Now let’s say you want to provide an image that will be based on the next LTS after its release, Ubuntu 22.04:
FROM golang AS build ... RUN go build -o /app . FROM ubuntu:22.04 COPY --link --from=build /app /bin/app ENTRYPOINT ["/bin/app"]
Rebuild the image using the cache data embedded in the original version:
docker buildx build --cache-from example-image:20.04 -t example-image:22.04 .
The construction will be completed almost immediately. Using cached data from an existing image, Docker can verify the files needed to build
/app hasn’t changed. It means the cache for the independent layer created by
COPY The instruction remains valid. Since this layer does not depend on any other,
ubuntu:22.04 The image won’t even be drawn. Docker only adds the snapshot layer in which
/bin/app in a new manifest within
ubuntu:22.04 layer series. The snapshot layer is effectively “rebased” on a new original image, without any filesystem operations.

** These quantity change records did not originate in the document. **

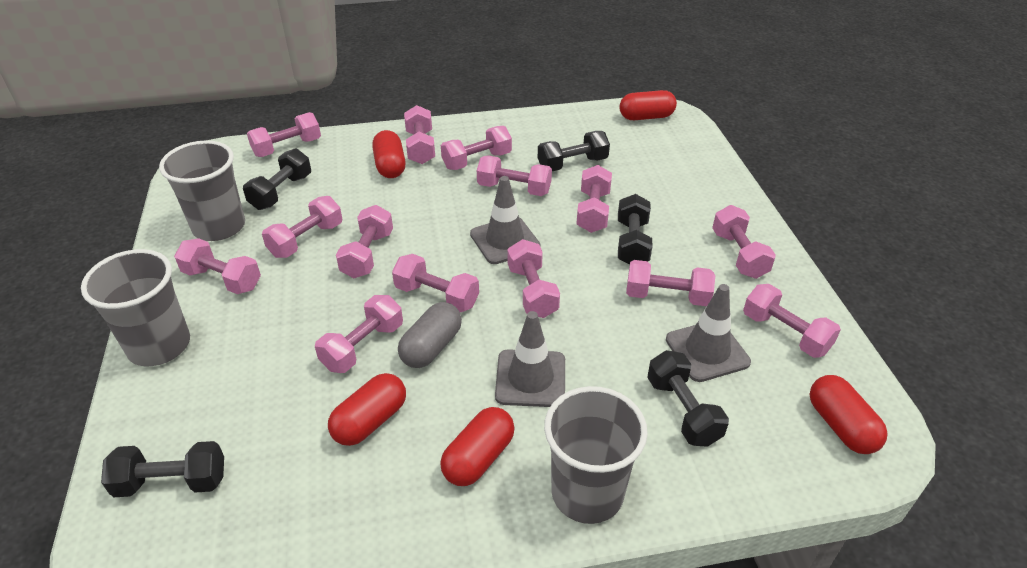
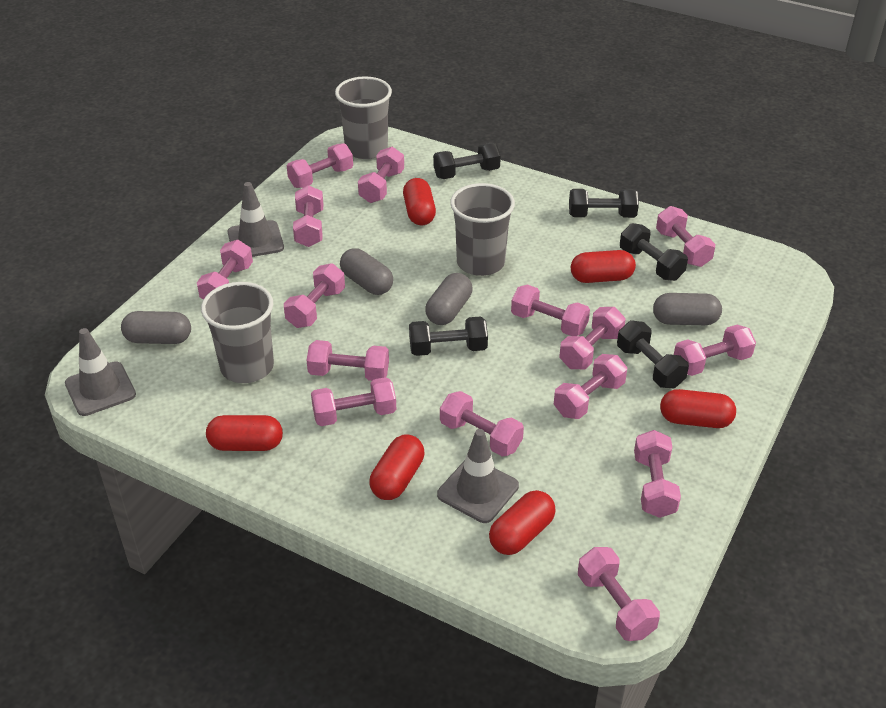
grey capsule: 1 -> 4
pink dumbbell: 14 -> 15
red capsule: 5 -> 6

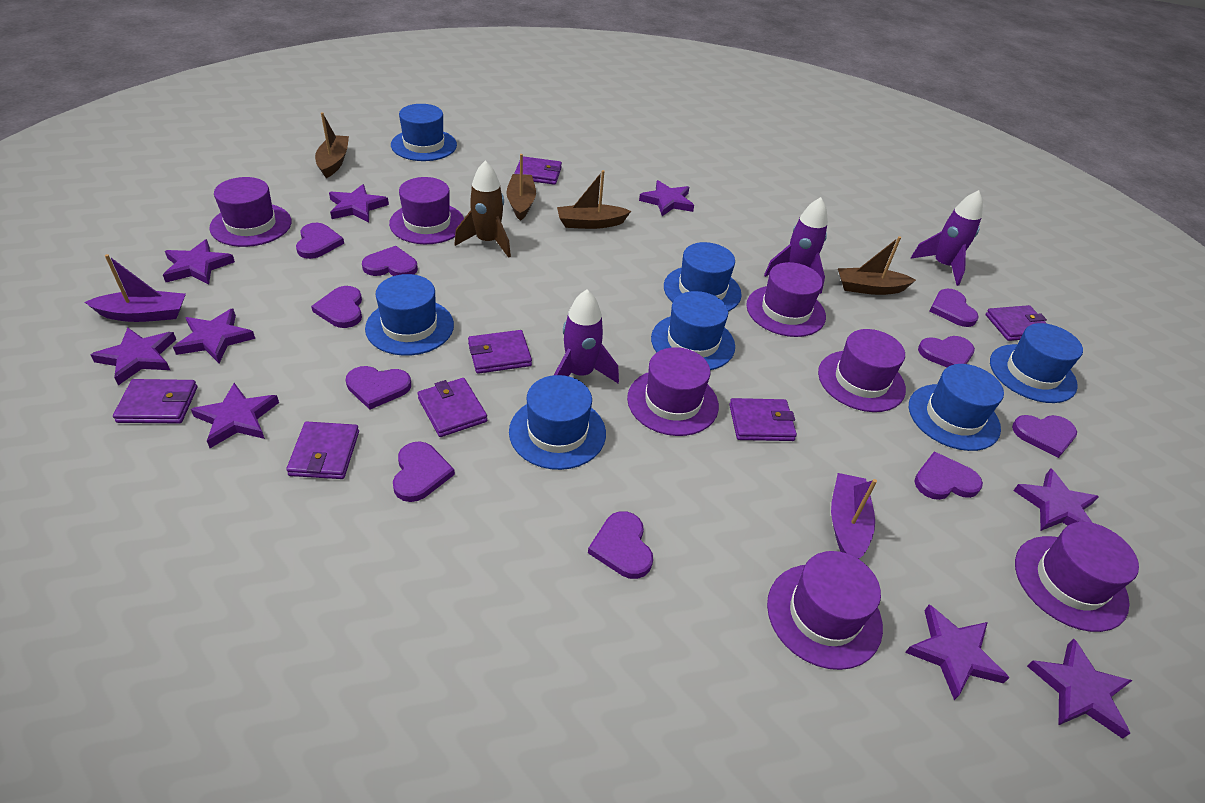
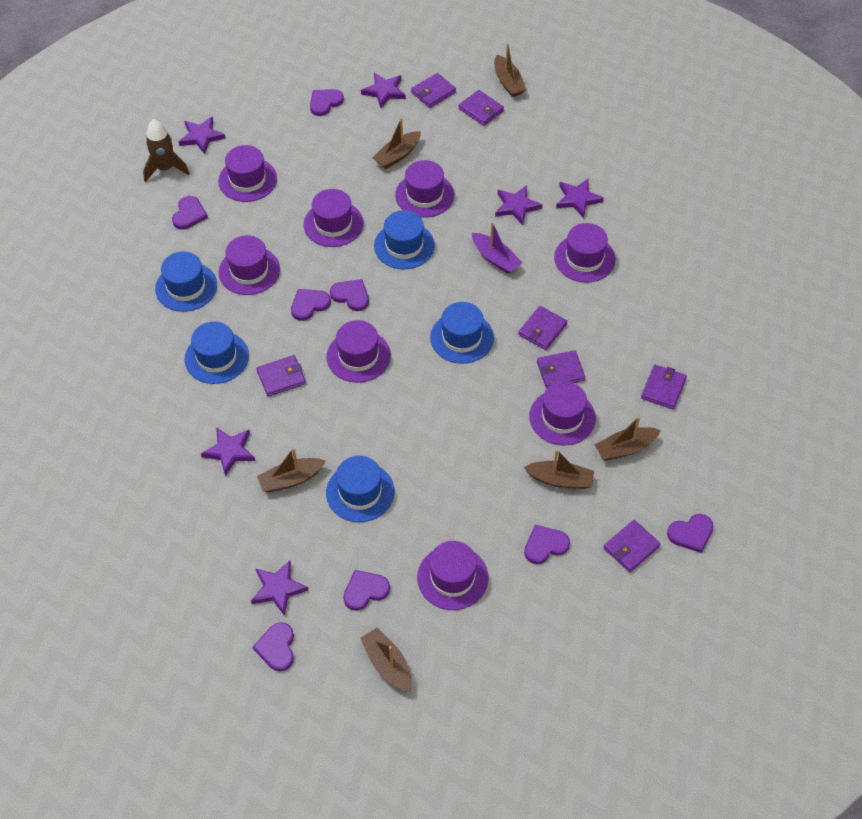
blue hat: 7 -> 5
brown boat: 4 -> 6
purple boat: 2 -> 1
purple hat: 7 -> 8
purple heart: 10 -> 8
purple rocket: 3 -> 0
purple star: 9 -> 6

The model also optimizes multi-stage builds where changes can occur between any of the stages:
FROM golang AS build RUN go build -o /app . FROM config-builder AS config RUN generate-config --out /config.yaml FROM ubuntu:latest COPY --link --from=config /config.yaml build.conf COPY --link --from=build /app /bin/app
--linkany change in the generated
ubuntu:latest to be dragged and the file to be copied. The binary has to be recompiled because filesystem changes have invalidated its cache. With linked copies, changes to
config.yaml Allows construction to continue without stretching
ubuntu:latest Or recompiling the binary. with snapshot layer
build.conf The inside is simply replaced by a new version that is independent of all other layers.
when not to use it
There are some situations where
--link The flag will not work properly. Because this copies the files to a new layer, instead of appending them on top of the previous one, you cannot use ambiguous references as your destination path:
COPY --link my-file /data
my-file will be copied into
/data The image already exists as a directory. with
--linkThe target layer’s filesystem will always be empty, so
my-file is written to
The same idea applies to symlink resolution. standard
COPY Automatically resolves destination paths that are symlinked to the image. when you are using
--linkThis behavior is not supported because the symlink will not exist in the independent layer of the copy.
It is recommended that you start using
--link where these limits do not apply. Adopting this feature will speed up your builds and make caching more powerful. If you cannot remove the ambiguous or associated destination paths immediately, you can continue to use the existing
COPY Instructions. It is because of these backward incompatible changes that
--link New is an optional flag instead of the default.
COPY --link There is a new Dockerfile feature that can make builds faster and more efficient. Images that use linked copies do not need to drag past layers, so that files can be copied into them. Docker creates a new independent layer for each
COPY Instead, it then adds those layers back into the chain.
If you’re building images with the latest version of BuildKit and Buildx or Docker CLI, you can start using the linked copies now. Adopting “-link” is a new best practice Docker build phase, provided you are not affected by necessary changes to the destination path solution.